Responses induced by Toll-like receptor (TLR) ligands in human nasal epithelial cells (HNECs). (a) HNECs were analysed for expression of TLR mRNA using real-time reverse transcription–polymerase chain reaction (RT-PCR). The values are expressed in relation to the housekeeping gene β-actin (n = 5). (b) The cells were cultured with or without Pam₃CSK₄, poly(I:C), flagellin or tumour necrosis factor (TNF)-α (10 ng/ml) for 24 hr. Thereafter, cells were stained with monoclonal antibodies against intercellular adhesion molecule 1 (ICAM-1) and analysed by fluorescence-activated cell sorting (FACS).

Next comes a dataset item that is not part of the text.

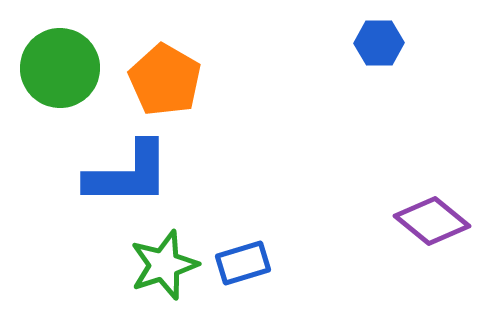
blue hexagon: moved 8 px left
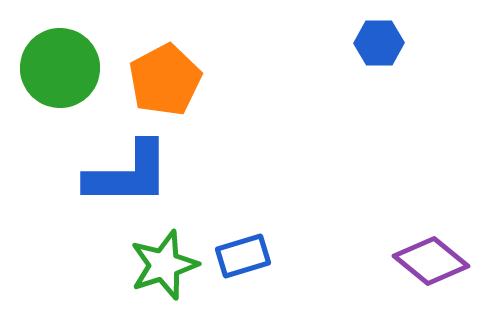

The mean fluorescence intensity (MFI) of the ICAM-1-positive cells was calculated (n = 4). (c, d, e) After stimulation, the cell culture supernatants were analysed for (c) interleukin (IL)-1β, (d) IL-6 and (e) IL-8 production by enzyme-linked immunosorbent assay (ELISA) (C = control; n = 6; *P < 0·05; **P < 0·01).

Figure 7

Mitogen-activated protein kinase (MAPK)-dependent Toll-like receptor (TLR) signalling in Detroit-562, NL-20 and human nasal epithelial cells (HNECs). Cells were pretreated with vehicle [dimethyl sulphoxide (DMSO)] or MAPK inhibitors for 1 hr, and further incubated for 24 hr with TLR ligands. The supernatants were then collected and analysed for interleukin (IL)-8 by enzyme-linked immunosorbent assay (ELISA). (a, b, c) Detroit-562 stimulated with (a) 1 μg/ml Pam₃CSK₄, (b) 1 μg/ml flagellin or (c) 10 μg/ml poly(I:C). (d) NL-20 and (e) HNECs stimulated with 10 μg/ml poly(I:C) (n = 4; *P < 0·05; **P < 0·01; ***P < 0·001). ERK, extracellular signal-regulated kinase; JNK, c-jun N-terminal kinase; PI3K, phosphatidylinositol 3-kinase; NF-κB, nuclear factor kappa B.

Figure 8

Nuclear factor (NF)-κB-dependent Toll-like receptor 3 (TLR3) activation in Detroit-562. Cells were stimulated with or without poly(I:C) (10 μg/ml) for 1 hr. Proteins were extracted from the nucleus as well as the cytosol and further analysed for NF-κB by enzyme-linked immunosorbent assay (ELISA). NF-κB was determined in (a) Detroit-562, (b) NL-20 and (c) human nasal epithelial cells (HNECs) (nuclear/total) (n = 3–4; *P < 0·05).